PASSAGE GIVEN »
####
Background:
I have a Scrapy spider running on Scrapy Cloud using Crawlera for proxies. The website I am trying to crawl is deep in the sense that each page has many "next" pages (i.e., pagination). Sometimes it can be up to 50 pages deep in terms of pagination. I am trying to crawl each and every "paginated" page.
Problem:
Every now and then Scrapy raises a [scrapy.core.scraper] Spider error processing <GET https://[URL]?page=2&view=list> (referer: https://[URL]?page=1&view=list)
. Full traceback as follows:
Traceback (most recent call last):
File "/usr/local/lib/python3.6/site-packages/scrapy/utils/defer.py", line 102, in iter_errback
yield next(it)
GeneratorExit
The problem I am facing: say the first page I visit has 50 paginated follow-up pages. Say I receive the above error on page #1. This means I miss all data on pages 2-50 which is a big problem!
Question:
Is there a way in Scrapy to keep track of the <GET https://[URL]?page=2&view=list>
urls that failed and revisit them at a later stage during the same scraping run? Or if not, is there a way to tell Scrapy to retry this error a specific number of times?
Full code:
def parse(self, response):
links = response.css('div.title--inline').css('a::attr(href)').extract()
try:
pagination = response.css('li.pagination--next').css('a::attr(href)').extract_first()
except:
pagination = False
for link in links :
yield Request(link, callback=self.parse_details)
if pagination: # This is where the error originates (if it happens)
yield response.follow(pagination, self.parse)
####
DATA PROVIDED »
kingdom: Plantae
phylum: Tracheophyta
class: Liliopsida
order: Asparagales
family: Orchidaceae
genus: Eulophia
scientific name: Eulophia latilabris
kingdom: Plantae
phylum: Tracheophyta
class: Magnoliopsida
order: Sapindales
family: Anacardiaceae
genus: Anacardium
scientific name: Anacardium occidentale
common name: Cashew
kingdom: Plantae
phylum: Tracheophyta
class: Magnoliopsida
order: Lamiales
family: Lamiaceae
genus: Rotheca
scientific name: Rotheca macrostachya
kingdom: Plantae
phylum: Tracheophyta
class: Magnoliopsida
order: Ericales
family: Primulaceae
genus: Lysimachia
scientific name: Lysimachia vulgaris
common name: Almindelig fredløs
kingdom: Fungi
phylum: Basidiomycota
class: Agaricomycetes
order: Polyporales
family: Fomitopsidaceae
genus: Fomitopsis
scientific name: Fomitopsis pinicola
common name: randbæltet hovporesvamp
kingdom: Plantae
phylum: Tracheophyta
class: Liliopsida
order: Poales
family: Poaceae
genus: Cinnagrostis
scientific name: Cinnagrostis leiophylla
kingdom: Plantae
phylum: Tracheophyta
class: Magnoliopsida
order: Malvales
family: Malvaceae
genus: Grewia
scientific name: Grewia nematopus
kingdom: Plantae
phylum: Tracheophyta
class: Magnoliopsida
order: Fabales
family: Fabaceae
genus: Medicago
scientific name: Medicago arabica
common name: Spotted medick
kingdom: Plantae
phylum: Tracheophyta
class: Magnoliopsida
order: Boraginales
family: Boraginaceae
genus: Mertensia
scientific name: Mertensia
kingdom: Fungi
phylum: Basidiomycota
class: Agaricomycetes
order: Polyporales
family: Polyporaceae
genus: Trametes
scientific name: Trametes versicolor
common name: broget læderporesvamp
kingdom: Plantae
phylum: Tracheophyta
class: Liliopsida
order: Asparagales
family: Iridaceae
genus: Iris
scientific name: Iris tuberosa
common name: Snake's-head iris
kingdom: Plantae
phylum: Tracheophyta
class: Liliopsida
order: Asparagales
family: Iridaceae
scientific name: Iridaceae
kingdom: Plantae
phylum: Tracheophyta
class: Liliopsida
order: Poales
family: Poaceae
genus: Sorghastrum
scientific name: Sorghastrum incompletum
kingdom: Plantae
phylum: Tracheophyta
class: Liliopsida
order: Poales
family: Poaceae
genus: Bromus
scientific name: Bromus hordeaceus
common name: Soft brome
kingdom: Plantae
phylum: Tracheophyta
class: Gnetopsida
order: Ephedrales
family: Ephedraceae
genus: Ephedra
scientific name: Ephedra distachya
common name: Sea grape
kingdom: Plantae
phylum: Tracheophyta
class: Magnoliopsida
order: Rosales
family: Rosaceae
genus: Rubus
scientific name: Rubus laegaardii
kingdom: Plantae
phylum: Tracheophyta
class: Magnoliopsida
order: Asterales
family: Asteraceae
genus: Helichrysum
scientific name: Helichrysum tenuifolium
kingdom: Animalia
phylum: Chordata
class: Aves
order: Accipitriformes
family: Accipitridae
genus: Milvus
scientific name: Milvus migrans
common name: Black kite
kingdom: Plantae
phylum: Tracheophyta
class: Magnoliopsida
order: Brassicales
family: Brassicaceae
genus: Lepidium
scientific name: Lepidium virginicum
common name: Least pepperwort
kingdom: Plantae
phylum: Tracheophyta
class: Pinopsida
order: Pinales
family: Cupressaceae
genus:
####
EXERCISE REQUIREMENTS »
1) Answer these about the Scrapy thread:
(a) What does the spider use for proxies?
(b) Up to how many pages deep can the site's pagination go?
(c) Which CSS selector does the code use to locate the next-page link?
2) Rewrite the Scrapy thread between "GeneratorExit" and "number of times?", inclusive, replacing "Scrapy" with "the framework".
The items play no part in what comes next.

RESULTS IN ORDER »
1)
(a) Crawlera.
(b) Up to 50 pages.
(c) 'li.pagination--next' (followed by 'a::attr(href)').

2)
GeneratorExit
The problem I am facing: say the first page I visit has 50 paginated follow-up pages. Say I receive the above error on page #1. This means I miss all data on pages 2-50 which is a big problem!
Question:
Is there a way in the framework to keep track of the <GET https://[URL]?page=2&view=list>
urls that failed and revisit them at a later stage during the same scraping run? Or if not, is there a way to tell the framework to retry this error a specific number of times?